GE highlights its DR advances
GE Healthcare showcased the Definium 8000 at the annual meeting of the Radiologic Society of North America (RSNA) last month in Chicago.

The new DR system is designed to streamline challenging exams with consistent and superior image quality. It is available in a broad range of configurations, from a single wall stand to a comprehensive radiographic room. With full DICOM 3.0 connectivity, the Definium 8000 connects easily to hospital information systems, RIS or PACS. The user interface for the new auto-positioning overhead tube suspension includes a touch-screen user interface, motorized 5-axis movements and 90-degree rotating screen.
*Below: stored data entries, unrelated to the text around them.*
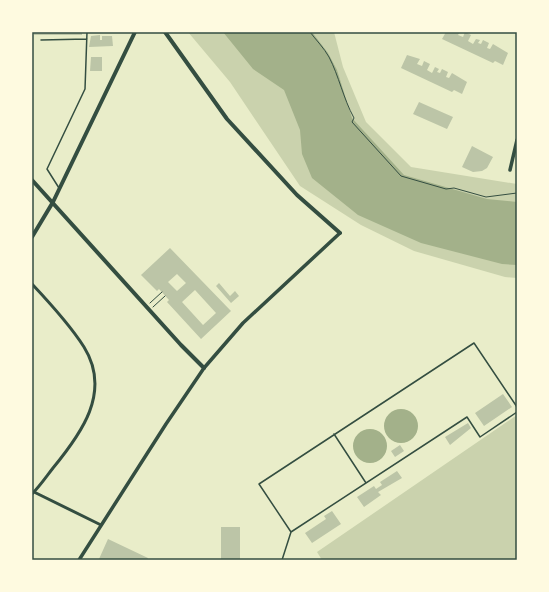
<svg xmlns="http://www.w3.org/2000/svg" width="549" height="592" viewBox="0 0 549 592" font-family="'PT Sans',sans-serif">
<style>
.green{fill:#cad2ad}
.water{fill:#a3b18a}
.building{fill:#bcc5a7;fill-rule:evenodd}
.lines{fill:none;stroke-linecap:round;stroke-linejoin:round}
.path{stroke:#344e41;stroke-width:1}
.service{stroke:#344e41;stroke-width:1.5}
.minor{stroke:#344e41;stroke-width:3}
.tertiary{stroke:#344e41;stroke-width:3.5}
.secondary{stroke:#344e41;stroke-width:4}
.neatline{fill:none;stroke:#344e41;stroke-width:1.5}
</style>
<rect width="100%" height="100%" fill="#e9edc9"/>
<path class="green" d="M188 32H334L343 67 366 122 411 167 517 184V278L505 277 414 251 361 225 300 186 230 82Z
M517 415V560H322L317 552Z"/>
<path class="water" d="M223 32H312L328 53 337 70 352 118 404 175 487 199 517 202V265L502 264 421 243 358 215 312 178 302 154 300 130 284 90 253 69Z
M384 426a17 17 0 1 1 34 0a17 17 0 1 1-34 0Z
M353 446a17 17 0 1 1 34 0a17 17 0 1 1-34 0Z"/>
<path class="building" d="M34 32H82V35H34Z
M446 32H460L458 35 463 37 465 32 471 35 468 41 473 44 476 39 480 40 478 43 481 44 483 40 489 43 487 48 490 49 493 44 508 53 503 65 495 61 493 63 442 39Z
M100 35V40H102V36H112L113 46 89 47 91 36Z
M407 55 420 59 417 64 422 66 424 61 430 64 427 70 432 73 435 67 439 69 437 72 440 73 442 69 448 72 446 77 449 78 452 73 467 82 462 94 454 90 452 92 401 68Z
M91 57H102V71H90Z
M419 102 453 117 447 129 413 114Z
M472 146 493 157 487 168 482 171 473 172 462 167Z
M170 248 231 311 201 339 167 302 169 300 159 289 157 291 141 275ZM177 274 186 283 177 291 168 282ZM195 290 216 313 203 325 182 302Z
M219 283 230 296 235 291 239 296 231 303 216 286Z
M503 394 512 407 484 426 475 413Z
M468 423 471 428 450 445 445 437Z
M400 445 404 451 395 457 391 451Z
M397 471 402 478 378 492 381 495 364 507 357 497 374 486 376 489 382 485 380 482Z
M332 511 341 524 312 543 305 533 326 519 324 516Z
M221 527H240V560H221Z
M108 539 148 558 147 560 99 559Z"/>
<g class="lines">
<path class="path" d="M310 32C316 40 324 48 329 57 339 76 343 98 354 118L352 122 401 176 446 189 454 188 486 197 517 193
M150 303 162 292
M153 307 165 296"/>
<path class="service" d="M41 40 87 39
M59 188 47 169 85 89 87 32
M334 434 366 483
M291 532 259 484 474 343 517 407
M282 560 291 532 467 417 480 437 517 412"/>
<path class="minor" d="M32 284C48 301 72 328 84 347 112 392 81 434 53 468 46 477 40 486 32 494
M34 492 101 525"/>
<path class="tertiary" d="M510 170 517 140
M79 560 166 424 204 368 243 323 340 233"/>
<path class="secondary" d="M165 32 227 119 297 195 340 233
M32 180 181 345 204 368
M32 237 53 202 135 32"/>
</g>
<rect width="549" height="592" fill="none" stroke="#fefae0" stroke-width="66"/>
<rect x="33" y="33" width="483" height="526" class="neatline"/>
</svg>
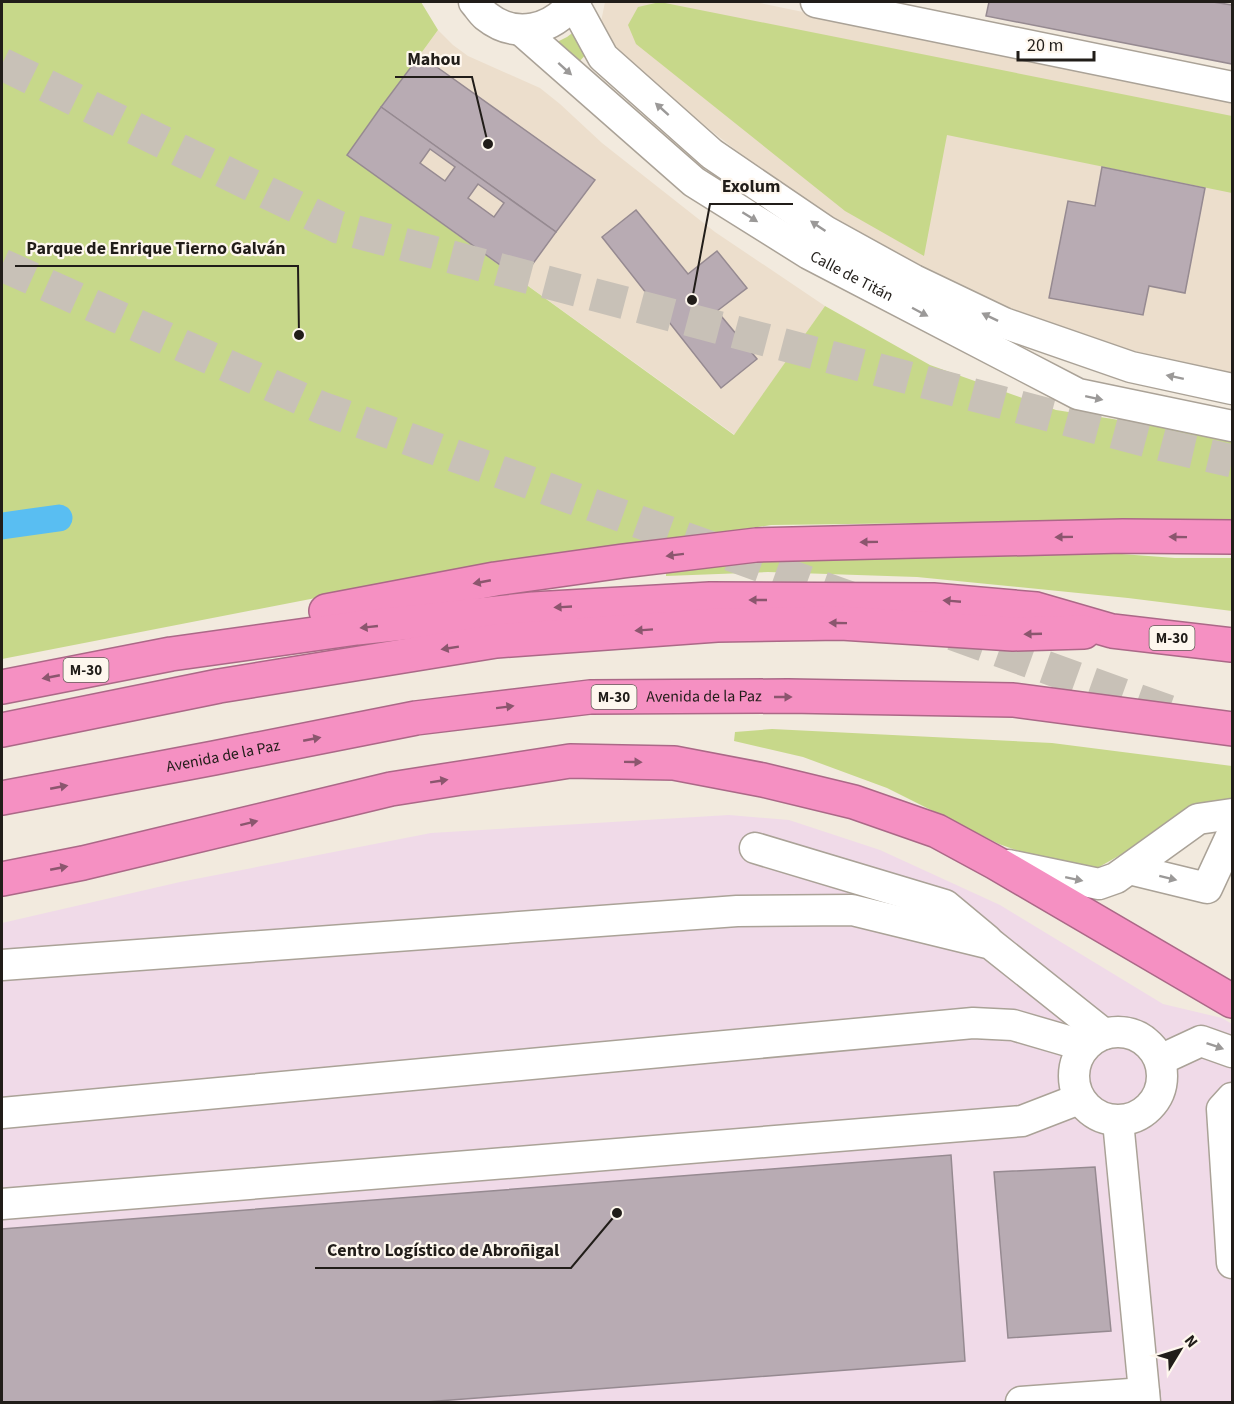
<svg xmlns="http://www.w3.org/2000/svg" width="1234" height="1404" font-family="'Source Sans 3',sans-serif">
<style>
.built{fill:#ecdecc}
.industrial{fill:#f0dae8}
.green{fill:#c7d88a}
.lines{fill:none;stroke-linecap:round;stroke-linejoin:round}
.canal{stroke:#59bef2;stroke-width:27}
.building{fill:#b8abb3;stroke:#968a91;stroke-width:1.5;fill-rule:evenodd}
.highway-tunnel{stroke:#c8c1b7;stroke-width:33;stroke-dasharray:33 16;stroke-linecap:butt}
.minor-casing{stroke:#aaa297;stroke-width:33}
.highway-casing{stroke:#ab6887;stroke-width:36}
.minor{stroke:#fff;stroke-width:30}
.highway{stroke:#f590c2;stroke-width:33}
.oneway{fill:#9b9998}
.oneway2{fill:#8b566e}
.labels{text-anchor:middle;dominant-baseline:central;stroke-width:4.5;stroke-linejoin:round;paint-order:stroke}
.shield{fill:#fef7ee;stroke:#635e59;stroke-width:1.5}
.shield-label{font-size:15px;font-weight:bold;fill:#211d19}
.street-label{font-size:16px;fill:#211d19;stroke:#fef7ee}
.leader{fill:none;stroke:#211d19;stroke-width:2}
.callout-dot{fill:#211d19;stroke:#fef7ee;stroke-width:2}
.callout-label{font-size:18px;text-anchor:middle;font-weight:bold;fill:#211d19;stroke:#fef7ee;stroke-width:4.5;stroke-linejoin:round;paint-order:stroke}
</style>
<rect width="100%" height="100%" fill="#f2eade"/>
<g class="built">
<path d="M 605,2 L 755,2 L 1232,101 L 1232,379 L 1149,361 L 1014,315 L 819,216 L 617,56 L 599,32 Z"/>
<path d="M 438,30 L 453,45 L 468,56 L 540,88 L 560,104 L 602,143 L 715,232 L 825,306 L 735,435 L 347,155 Z"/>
</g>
<path class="industrial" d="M 729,815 L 789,820 L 880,850 L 1000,905 L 1163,1004 L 1222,1018 L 1232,1024 L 1232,1402 L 2,1402 L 2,923 L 180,882 L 431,833 Z"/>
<g class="green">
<path d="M 2,2 L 421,2 L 438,30 L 347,155 L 734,435 L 825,306 L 930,365 L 1056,410 L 1232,438 L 1232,519 L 771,525 L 362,589 L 2,659 Z"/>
<path d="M 660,2 L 1232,116 L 1232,193 L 947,135 L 924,256 L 845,211 L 636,44 L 628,25 L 638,7 Z"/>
<path d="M 579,28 L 588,52 L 578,63 L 551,45 L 567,37 Z"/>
<path d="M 1081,551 L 1175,558 L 1232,558 L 1232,611 L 1128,598 L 917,577 L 768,572 L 666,576 L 666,570 L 755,558 Z"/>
<path d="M 772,729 L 1052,743 L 1232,766 L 1232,807 L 1187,817 L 1092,871 L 1058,865 L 999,844 L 887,788 L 803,757 L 734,741 L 735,732 Z"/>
</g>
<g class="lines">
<path class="canal" d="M 2,526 L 59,518"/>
</g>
<g class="building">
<path d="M 989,2 L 1213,2 L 1232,5 L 1232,64 L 986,16 Z"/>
<path d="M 420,55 L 595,180 L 556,232 L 381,107 Z"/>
<path d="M 381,107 L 556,232 L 521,280 L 347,155 ZM 430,149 L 455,167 L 445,181 L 420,163 ZM 478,184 L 504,203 L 494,217 L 468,198 Z"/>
<path d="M 1102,167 L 1205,188 L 1185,293 L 1149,286 L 1143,315 L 1049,298 L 1068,201 L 1095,206 Z"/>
<path d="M 636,210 L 688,274 L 717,251 L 747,288 L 717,311 L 757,359 L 721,388 L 602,237 Z"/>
<path d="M 951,1155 L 965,1361 L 425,1402 L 2,1402 L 2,1229 Z"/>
<path d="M 1095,1167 L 1111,1331 L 1008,1338 L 994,1172 Z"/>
</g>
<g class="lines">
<g class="highway-tunnel">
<path d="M 2,64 L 338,227 L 1163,445 L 1232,461"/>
<path d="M 2,265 L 322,408 L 851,598"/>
<path d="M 953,634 L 1176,714"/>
</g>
<defs>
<g id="minor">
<path d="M 474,2 C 478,6 481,12 486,16 C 516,40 552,30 574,2"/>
<path d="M 573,2 L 603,57 L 712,154 L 825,231 L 914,280 L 1004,323 L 1131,367 L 1232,389"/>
<path d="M 816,2 L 1232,87"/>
<path id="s1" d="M 521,30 L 694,182 L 809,254 L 1078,394 L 1232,426"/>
<path d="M 755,848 L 945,905 L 987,940"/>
<path d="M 1008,865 L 1099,884 L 1116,878 L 1198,819 L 1232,814"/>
<path d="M 1129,869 L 1207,888 L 1232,834"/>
<path d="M 2,965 L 737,911 L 852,910 L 991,944 L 1104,1034"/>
<circle cx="1118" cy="1076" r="44"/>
<path d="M 1160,1060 L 1201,1041 L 1232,1052"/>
<path d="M 1232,1098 L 1222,1109 L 1232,1263"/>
<path d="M 2,1113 L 973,1023 L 1013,1025 L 1085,1046"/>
<path d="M 1118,1121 L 1145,1402"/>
<path d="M 2,1204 L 1022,1121 L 1079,1099"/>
<path d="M 1021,1402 L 1144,1393"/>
</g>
<g id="highway">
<path d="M 326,611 L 495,579 L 623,561 L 756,545 L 1123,536 L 1232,537"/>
<path d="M 2,687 L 171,654 L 357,628 L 533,609 L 710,599 L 933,600 L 1036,609 L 1112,631 L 1232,645"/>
<path d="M 2,730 L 219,686 L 496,641 L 717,625 L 841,623 L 1013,634 L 1084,632"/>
<path id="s2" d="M 2,798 L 214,758 L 416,718 L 590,697 L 788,696 L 1013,700 L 1232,729"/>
<path d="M 2,879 L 83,863 L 391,789 L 570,761 L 674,763 L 763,780 L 854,802 L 937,831 L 996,863 L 1232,1001"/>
</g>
</defs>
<use href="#minor" class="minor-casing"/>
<use href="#highway" class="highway-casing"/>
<use href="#minor" class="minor"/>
<use href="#highway" class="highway"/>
</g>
<defs><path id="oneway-solid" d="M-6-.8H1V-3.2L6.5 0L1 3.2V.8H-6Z" transform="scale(1.5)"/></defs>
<g class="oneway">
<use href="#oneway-solid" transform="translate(565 69) rotate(42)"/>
<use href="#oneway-solid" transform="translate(662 109) rotate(-138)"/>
<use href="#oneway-solid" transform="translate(750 217) rotate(32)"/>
<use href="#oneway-solid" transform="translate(818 226) rotate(-146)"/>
<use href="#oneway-solid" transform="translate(920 312) rotate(28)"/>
<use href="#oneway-solid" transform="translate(990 317) rotate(-154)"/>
<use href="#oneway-solid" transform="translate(1175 377) rotate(-168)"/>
<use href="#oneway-solid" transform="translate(1094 398) rotate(12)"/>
<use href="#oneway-solid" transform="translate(1168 878) rotate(14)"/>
<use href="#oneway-solid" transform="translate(1074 879) rotate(12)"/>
<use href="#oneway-solid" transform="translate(1215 1046) rotate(19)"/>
</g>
<g class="oneway2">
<use href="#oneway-solid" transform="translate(1064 537) rotate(179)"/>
<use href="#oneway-solid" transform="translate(1178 537) rotate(-179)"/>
<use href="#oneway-solid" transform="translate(869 542) rotate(179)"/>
<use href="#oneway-solid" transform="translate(675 555) rotate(173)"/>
<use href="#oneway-solid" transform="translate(482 582) rotate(169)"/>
<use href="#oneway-solid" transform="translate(758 600) rotate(-180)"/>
<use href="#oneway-solid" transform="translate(952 601) rotate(-175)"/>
<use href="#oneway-solid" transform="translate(563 607) rotate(177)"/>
<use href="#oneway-solid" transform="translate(838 623) rotate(-179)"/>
<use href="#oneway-solid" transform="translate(369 627) rotate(174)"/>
<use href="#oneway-solid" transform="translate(644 630) rotate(176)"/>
<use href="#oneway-solid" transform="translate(1033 634) rotate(178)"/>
<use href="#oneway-solid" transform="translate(450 648) rotate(171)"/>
<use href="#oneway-solid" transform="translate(51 677) rotate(169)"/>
<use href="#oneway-solid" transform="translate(783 697)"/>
<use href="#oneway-solid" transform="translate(505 707) rotate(-7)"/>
<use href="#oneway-solid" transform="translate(312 739) rotate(-11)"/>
<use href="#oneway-solid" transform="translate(633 762) rotate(1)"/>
<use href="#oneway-solid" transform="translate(439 781) rotate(-9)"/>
<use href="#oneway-solid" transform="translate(59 787) rotate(-11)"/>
<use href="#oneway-solid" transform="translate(249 823) rotate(-14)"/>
<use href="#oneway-solid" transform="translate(59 868) rotate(-11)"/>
</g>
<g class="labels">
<g class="shield">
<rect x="1149.5" y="626" width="45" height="24" rx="4.5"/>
<rect x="63.5" y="658" width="45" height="24" rx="4.5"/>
<rect x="591.5" y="685" width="45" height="24" rx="4.5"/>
</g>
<g class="shield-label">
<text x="1172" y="638">M-30</text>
<text x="86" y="670">M-30</text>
<text x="614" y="697">M-30</text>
</g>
<g class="street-label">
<text stroke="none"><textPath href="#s1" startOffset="414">Calle de Titán</textPath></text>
<text stroke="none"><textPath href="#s2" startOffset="711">Avenida de la Paz</textPath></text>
<text stroke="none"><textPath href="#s2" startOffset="225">Avenida de la Paz</textPath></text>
</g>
</g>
<path class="leader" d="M488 144L472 77H395M692 300L710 204H793M299 335L298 266H15M617 1213L571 1268H315"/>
<g class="callout-dot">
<circle cx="488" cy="144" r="6"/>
<circle cx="692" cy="300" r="6"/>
<circle cx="299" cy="335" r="6"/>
<circle cx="617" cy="1213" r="6"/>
</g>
<g class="callout-label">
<text x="434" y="65">Mahou</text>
<text x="751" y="192">Exolum</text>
<text x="156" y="254">Parque de Enrique Tierno Galván</text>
<text x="443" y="1256">Centro Logístico de Abroñigal</text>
</g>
<rect width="1234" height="1404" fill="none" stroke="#211d19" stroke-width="6"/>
<g transform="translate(1180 1350) rotate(52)" stroke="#fef7ee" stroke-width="4.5" paint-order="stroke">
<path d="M0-4.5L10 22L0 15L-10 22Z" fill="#211d19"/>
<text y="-9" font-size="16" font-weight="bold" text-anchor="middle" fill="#211d19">N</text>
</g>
<path d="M1018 51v9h76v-9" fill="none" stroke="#211d19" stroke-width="3"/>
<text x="1027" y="51" font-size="18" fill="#211d19" stroke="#fef7ee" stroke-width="4.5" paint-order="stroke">20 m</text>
</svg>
Auto Image Paste provides physicians with a single view of the human anatomy, particularly the spine and legs, without any visible seam lines. GE’s Auto Image Paste application is a new method of acquiring and processing images of anatomies that would not fit in the span of a traditional detector. Up to five images can be acquired with the system automatically moving between acquisitions.

Volume RAD provides physicians with multiple high-resolution slice images of the human anatomy, including the chest, abdomen, extremities, and spine, using an x-ray system. This advanced application is a method of acquiring a series of low-dose projection images during a single sweep of the x-ray tube over a limited angle. A computer then assembles the information to provide high-resolution slice images that can be reviewed by the radiologist at a computer workstation.

The system also offers Auto Protocol Assist for protocols that are automatically selected through the worklist and initiated, allowing the technologist to spend more time with the patient; Auto Positioning for increased technologist productivity and ease of use; auto processing and image distribution; Dual Energy for chest and abdomen which reviews the soft tissue with no obstruction by the ribs and the bones with no interference of soft tissue; and RapidScreen, which identifies features associated with solitary pulmonary nodules on posterior-anterior or anterior-posterior chest radiographs.

These breakthrough applications complement GE’s exclusive Dual Energy Subtraction, an advanced clinical technique that eliminates bone or soft tissue obstruction from chest or abdominal images.
 
GE also showed the Definium 5000, a U-arm-based system suited for radiology and orthopedic clinics where space is a premium. It incorporates GE’s digital flat-panel detector technology along with the U-arm that can fit into smaller rooms without the need of ceiling support structures for x-ray tube suspensions. The Definium 5000 provides positioner operator controls at tableside, in the control room or via infrared remote control. The U-arm facilitates standing (weight bearing), stretcher or wheelchair patient imaging.